One of the men broke away and crawled toward the plunger box. Our car was now in the middle of the bridge.
Over and over rolled the men, the dog doing his best to help his master. The man who had broken away reached toward the plunger.
With a shout he pushed it down.
. . . . . . .
Our car had just cleared the bridge when we were startled by a terrific roar behind us. It was as though a thousand tires had blown out at once. Elaine shut off the engine automatically and we looked back.
The whole bridge had been blown up. A second before we had been in the middle of it.
As the explosion came, the men who had been struggling in the thicket, paused, startled, and stared out. At that instant the old farmer saw his chance. It was all over and he bolted, calling the dog.
Along the road to the bridge he ran, two of the men after him.
“Come back,” growled the leader. “Let him go. Do you want us all to get caught?”
As the farmer ran up to the bridge, he saw it in ruins. But down the road he could see Elaine and myself, sitting in the car, staring back at the peril which we had so narrowly escaped. His face lighted up in as great joy as a few moments before it had showed despair.
“What can that have been?” asked Elaine, starting to get out of the car. “What caused it?”
“I don’t know,” I returned, taking her arm firmly. “But enough has happened to-day. If it was intended for us, we’d better not stop. Some one might take a shot at us.
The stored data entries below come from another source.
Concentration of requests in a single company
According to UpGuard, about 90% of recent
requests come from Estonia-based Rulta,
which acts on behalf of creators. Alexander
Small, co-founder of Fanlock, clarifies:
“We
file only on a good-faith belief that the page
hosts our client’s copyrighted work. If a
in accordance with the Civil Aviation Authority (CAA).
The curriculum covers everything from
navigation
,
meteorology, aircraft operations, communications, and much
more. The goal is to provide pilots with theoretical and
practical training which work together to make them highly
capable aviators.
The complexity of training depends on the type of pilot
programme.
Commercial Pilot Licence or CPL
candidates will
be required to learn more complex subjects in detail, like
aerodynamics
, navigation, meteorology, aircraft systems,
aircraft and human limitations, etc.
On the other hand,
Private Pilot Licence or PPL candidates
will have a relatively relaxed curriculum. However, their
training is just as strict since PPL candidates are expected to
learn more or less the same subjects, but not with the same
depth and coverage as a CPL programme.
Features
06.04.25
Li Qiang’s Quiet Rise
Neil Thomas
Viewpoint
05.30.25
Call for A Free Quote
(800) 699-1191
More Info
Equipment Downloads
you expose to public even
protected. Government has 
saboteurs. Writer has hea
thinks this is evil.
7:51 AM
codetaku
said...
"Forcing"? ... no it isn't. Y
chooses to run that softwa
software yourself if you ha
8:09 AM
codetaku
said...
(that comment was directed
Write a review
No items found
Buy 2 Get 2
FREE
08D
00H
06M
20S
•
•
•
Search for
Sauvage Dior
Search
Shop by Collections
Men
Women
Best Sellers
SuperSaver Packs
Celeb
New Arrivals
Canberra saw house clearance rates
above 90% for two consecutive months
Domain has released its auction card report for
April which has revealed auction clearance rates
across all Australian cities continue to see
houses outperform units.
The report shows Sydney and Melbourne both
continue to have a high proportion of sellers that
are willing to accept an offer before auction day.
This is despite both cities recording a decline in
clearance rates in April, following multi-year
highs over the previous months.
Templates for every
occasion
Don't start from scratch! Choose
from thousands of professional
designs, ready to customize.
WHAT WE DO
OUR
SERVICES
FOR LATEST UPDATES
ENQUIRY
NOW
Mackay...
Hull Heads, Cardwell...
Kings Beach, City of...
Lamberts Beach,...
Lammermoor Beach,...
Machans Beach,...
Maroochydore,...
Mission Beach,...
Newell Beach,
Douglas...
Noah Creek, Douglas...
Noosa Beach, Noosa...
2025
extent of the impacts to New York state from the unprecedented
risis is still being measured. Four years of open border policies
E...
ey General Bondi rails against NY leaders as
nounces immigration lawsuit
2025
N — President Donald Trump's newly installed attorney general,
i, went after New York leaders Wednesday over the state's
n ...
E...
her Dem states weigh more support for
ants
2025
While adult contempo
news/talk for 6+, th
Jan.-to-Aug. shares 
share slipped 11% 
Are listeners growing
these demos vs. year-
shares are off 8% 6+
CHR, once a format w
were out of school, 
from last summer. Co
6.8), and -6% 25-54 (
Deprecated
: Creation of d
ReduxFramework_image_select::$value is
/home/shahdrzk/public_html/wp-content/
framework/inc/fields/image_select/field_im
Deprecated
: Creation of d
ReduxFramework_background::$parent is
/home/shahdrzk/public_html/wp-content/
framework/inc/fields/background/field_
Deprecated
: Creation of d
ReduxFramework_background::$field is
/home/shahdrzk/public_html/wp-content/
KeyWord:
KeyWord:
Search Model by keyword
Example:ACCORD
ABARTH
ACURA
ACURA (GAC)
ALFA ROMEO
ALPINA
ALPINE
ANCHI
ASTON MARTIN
Come. We have the car. We can get out before any one does anything more. Let’s do it. Things are going on about us of which we know nothing. The safest thing is to get away.”
Elaine looked at the bridge in ruins and shuddered. It was the closest we could have been to death and have escaped. Then she turned to the wheel quickly and the little car fairly jumped ahead.
“Oh, if Craig were only here,” she murmured. “He would know what to do.”
As we disappeared over the crest of the next hill, safe, the old farmer and his dog looked hard at us.
The silence after the explosion was ominous.
He glanced about. No one was pursuing him. That seemed ominous, too. But if they did pursue he was prepared to elude them. They must never recognize the old farmer.
As he turned, he deliberately pulled off his beard, then plunged again into the woods and was lost.
CHAPTER IX
THE SUBMARINE HARBOR
It was not long after the almost miraculous escape of Elaine and myself from the blowing up of the bridge on the shore road that Del Mar returned from his mysterious mission which had, apparently, taken him actually down to the bottom of the sea.